EXERCISE OBJECTIVE: Copy the items below word for word, from the very first one through the line that contains "sådan film som helst ska ses på bio tror", including that line. Leave the pictures out.

MATERIAL SHOWN:
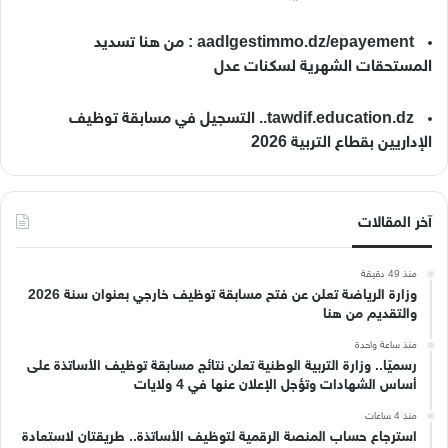
aadlgestimmo.dz/epayement : من هنا تسديد
المستحقات الشهرية لسكنات عدل
tawdif.education.dz.. التسجيل في مسابقة توظيف
الإداريين بقطاع التربية 2026
آخر المقالات
منذ 49 دقيقة
وزارة الرياضة تعلن عن فتح مسابقة توظيف خارجي بعنوان سنة 2026
والتقديم من هنا
منذ ساعة واحدة
رسميًا.. وزارة التربية الوطنية تعلن نتائج مسابقة توظيف الأساتذة على
أساس الشهادات وتؤجل الإعلان عنها في 4 ولايات
منذ 4 ساعات
استرجاع حساب المنصة الرقمية لتوظيف الأساتذة.. طريقتان لاستعادة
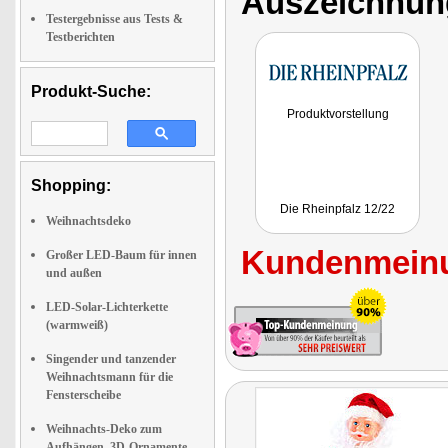
Auszeichnun
Testergebnisse aus Tests &
Testberichten
Produkt-Suche:
Produktvorstellung
Shopping:
Die Rheinpfalz 12/22
Weihnachtsdeko
Kundenmeinu
Großer LED-Baum für innen
und außen
LED-Solar-Lichterkette
(warmweiß)
Singender und tanzender
Weihnachtsmann für die
Fensterscheibe
Weihnachts-Deko zum
Aufhängen, 3D-Ornamente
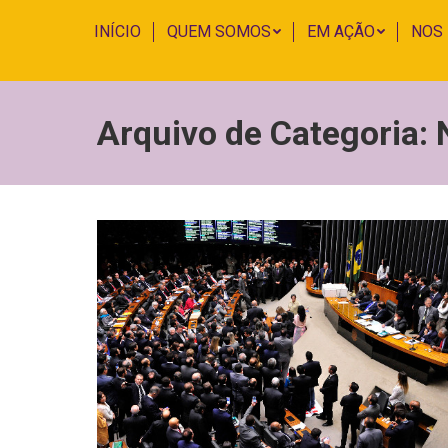
INÍCIO
QUEM SOMOS
EM AÇÃO
NOS
Arquivo de Categoria:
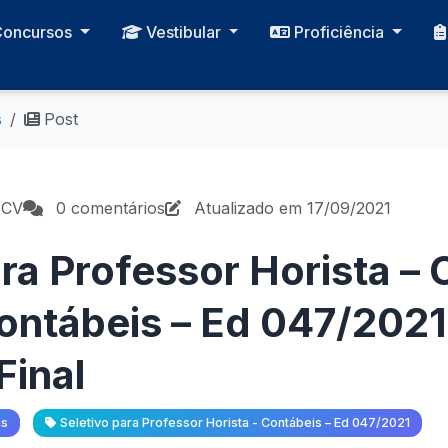
Concursos
Vestibular
Proficiência
s
Post
PCV
0 comentários
Atualizado em 17/09/2021
ara Professor Horista –
ontábeis – Ed 047/2021
Final
as
Seletivo para Professor Horista - Contábeis – Ed 047/2021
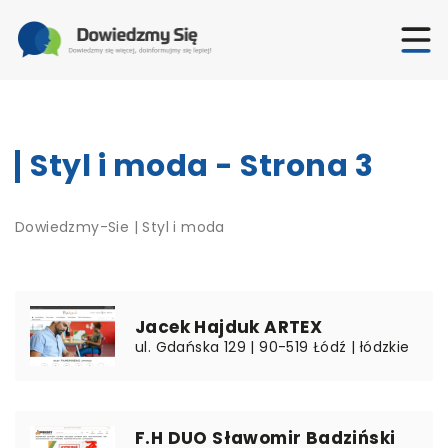
Styl i moda - Strona 3
Dowiedzmy-Sie
|
Styl i moda
Jacek Hajduk ARTEX
ul. Gdańska 129 | 90-519 Łódź | łódzkie
F.H DUO Sławomir Badziński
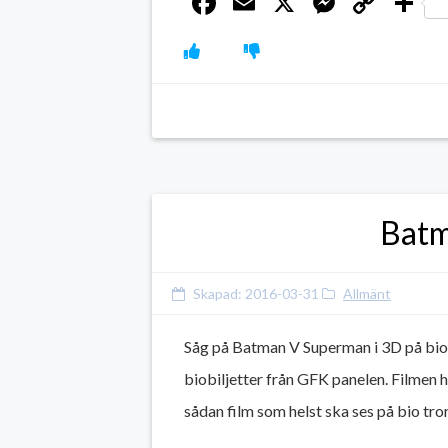
Facebook
Email
X
Messen
Cop
D
Link
Batm
Skapad:
2016-03-31
Allmänt
Såg på Batman V Superman i 3D på bio 
biobiljetter från GFK panelen. Filmen h
sådan film som helst ska ses på bio tror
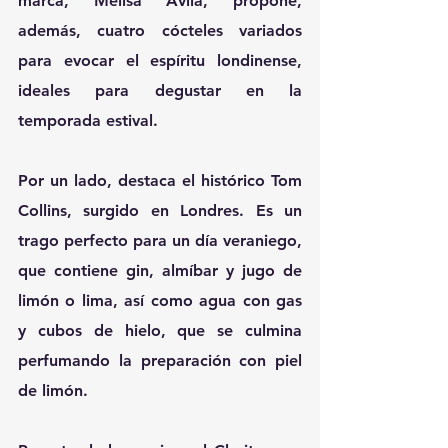
marca, Melisa Ávila, propone, 
además, cuatro cócteles variados 
para evocar el espíritu londinense, 
ideales para degustar en la 
temporada estival.
Por un lado, destaca el histórico Tom 
Collins, surgido en Londres. Es un 
trago perfecto para un día veraniego, 
que contiene gin, almíbar y jugo de 
limón o lima, así como agua con gas 
y cubos de hielo, que se culmina 
perfumando la preparación con piel 
de limón.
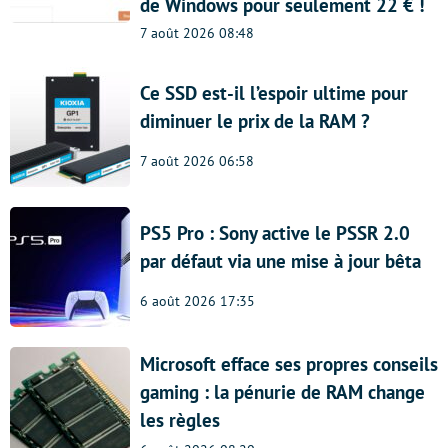
de Windows pour seulement 22 € !
7 août 2026 08:48
Ce SSD est-il l’espoir ultime pour
diminuer le prix de la RAM ?
7 août 2026 06:58
PS5 Pro : Sony active le PSSR 2.0
par défaut via une mise à jour bêta
6 août 2026 17:35
Microsoft efface ses propres conseils
gaming : la pénurie de RAM change
les règles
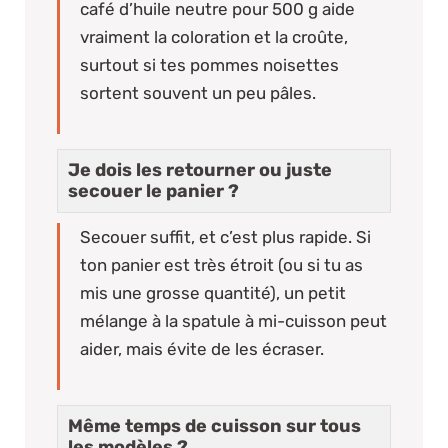
café d’huile neutre pour 500 g aide
vraiment la coloration et la croûte,
surtout si tes pommes noisettes
sortent souvent un peu pâles.
Je dois les retourner ou juste
secouer le panier ?
Secouer suffit, et c’est plus rapide. Si
ton panier est très étroit (ou si tu as
mis une grosse quantité), un petit
mélange à la spatule à mi-cuisson peut
aider, mais évite de les écraser.
Même temps de cuisson sur tous
les modèles ?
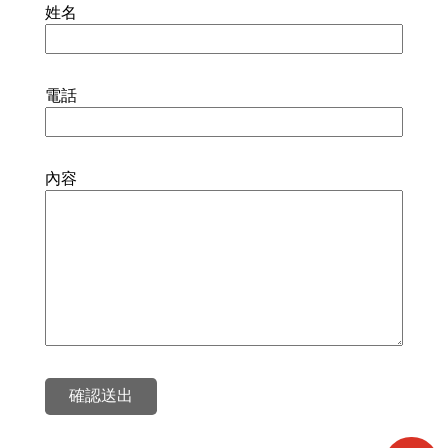
姓名
電話
內容
確認送出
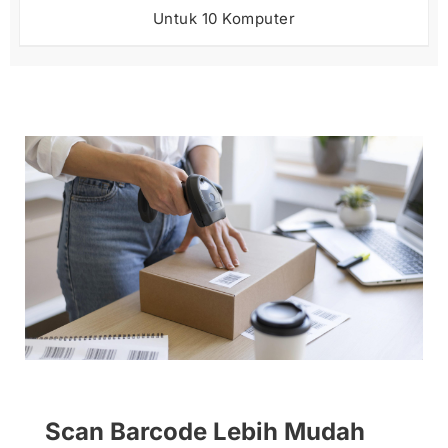
Untuk 10 Komputer
Scan Barcode Lebih Mudah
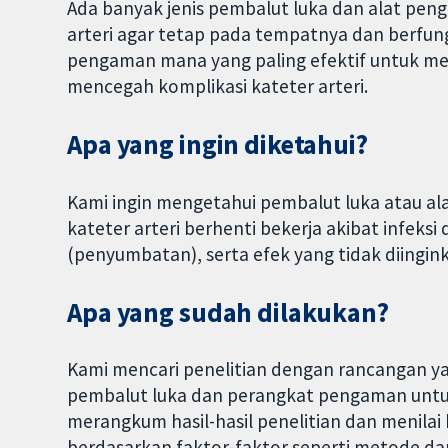
Ada banyak jenis pembalut luka dan alat pen
arteri agar tetap pada tempatnya dan berfung
pengaman mana yang paling efektif untuk me
mencegah komplikasi kateter arteri.
Apa yang ingin diketahui?
Kami ingin mengetahui pembalut luka atau a
kateter arteri berhenti bekerja akibat infeks
(penyumbatan), serta efek yang tidak diingin
Apa yang sudah dilakukan?
Kami mencari penelitian dengan rancangan y
pembalut luka dan perangkat pengaman untu
merangkum hasil-hasil penelitian dan menilai
berdasarkan faktor-faktor seperti metode dan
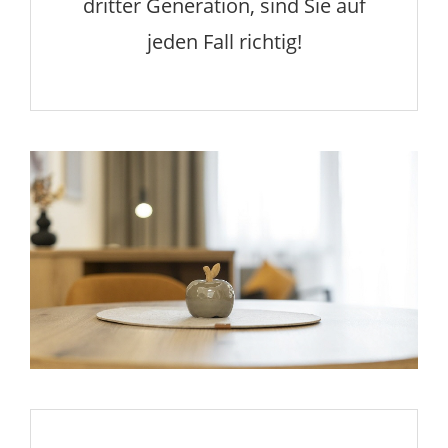
dritter Generation, sind Sie auf
jeden Fall richtig!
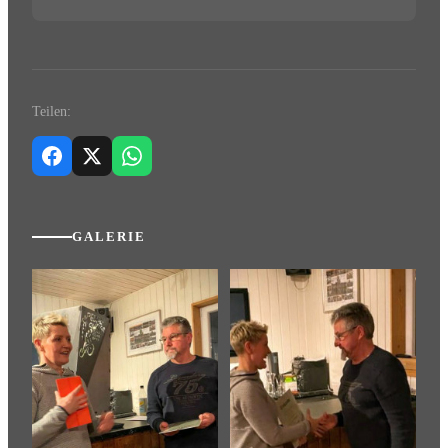
Teilen:
GALERIE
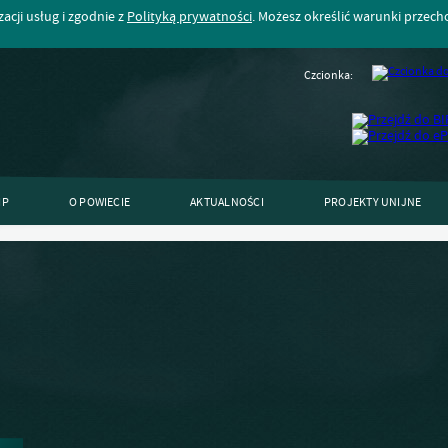
acji usług i zgodnie z
Polityką prywatności
. Możesz określić warunki przec
Czcionka:
IP
O POWIECIE
AKTUALNOŚCI
PROJEKTY UNIJNE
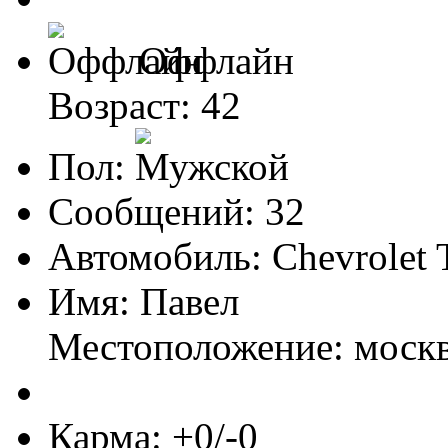
Оффлайн
Возраст: 42
Пол:
Сообщений: 32
Автомобиль: Chevrolet
Имя: Павел
Местоположение: моск
Карма: +0/-0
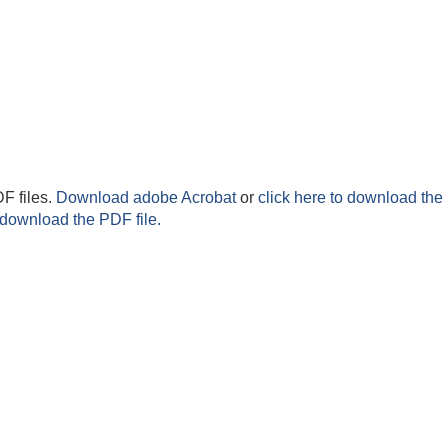
F files.
Download adobe Acrobat
or
click here to download the 
 download the PDF file.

WRITTEN ANSWER:
aadlgestimmo.dz/epayement : من هنا تسديد
المستحقات الشهرية لسكنات عدل
tawdif.education.dz.. التسجيل في مسابقة توظيف
الإداريين بقطاع التربية 2026
آخر المقالات
منذ 49 دقيقة
وزارة الرياضة تعلن عن فتح مسابقة توظيف خارجي بعنوان سنة 2026
والتقديم من هنا
منذ ساعة واحدة
رسميًا.. وزارة التربية الوطنية تعلن نتائج مسابقة توظيف الأساتذة على
أساس الشهادات وتؤجل الإعلان عنها في 4 ولايات
منذ 4 ساعات
استرجاع حساب المنصة الرقمية لتوظيف الأساتذة.. طريقتان لاستعادة
Auszeichnun
Testergebnisse aus Tests &
Testberichten
Produkt-Suche:
Produktvorstellung
Shopping:
Die Rheinpfalz 12/22
Weihnachtsdeko
Kundenmeinu
Großer LED-Baum für innen
und außen
LED-Solar-Lichterkette
(warmweiß)
Singender und tanzender
Weihnachtsmann für die
Fensterscheibe
Weihnachts-Deko zum
Aufhängen, 3D-Ornamente
INÍCIO
QUEM SOMOS
EM AÇÃO
NOS
Arquivo de Categoria:
Concursos
Vestibular
Proficiência
s
Post
PCV
0 comentários
Atualizado em 17/09/2021
ara Professor Horista –
ontábeis – Ed 047/2021
Final
as
Seletivo para Professor Horista - Contábeis – Ed 047/2021
Styl i moda - Strona 3
Dowiedzmy-Sie
|
Styl i moda
Jacek Hajduk ARTEX
ul. Gdańska 129 | 90-519 Łódź | łódzkie
F.H DUO Sławomir Badziński
Facebook
Email
X
Messen
Cop
D
Link
Batm
Skapad:
2016-03-31
Allmänt
Såg på Batman V Superman i 3D på bio 
biobiljetter från GFK panelen. Filmen h
sådan film som helst ska ses på bio tror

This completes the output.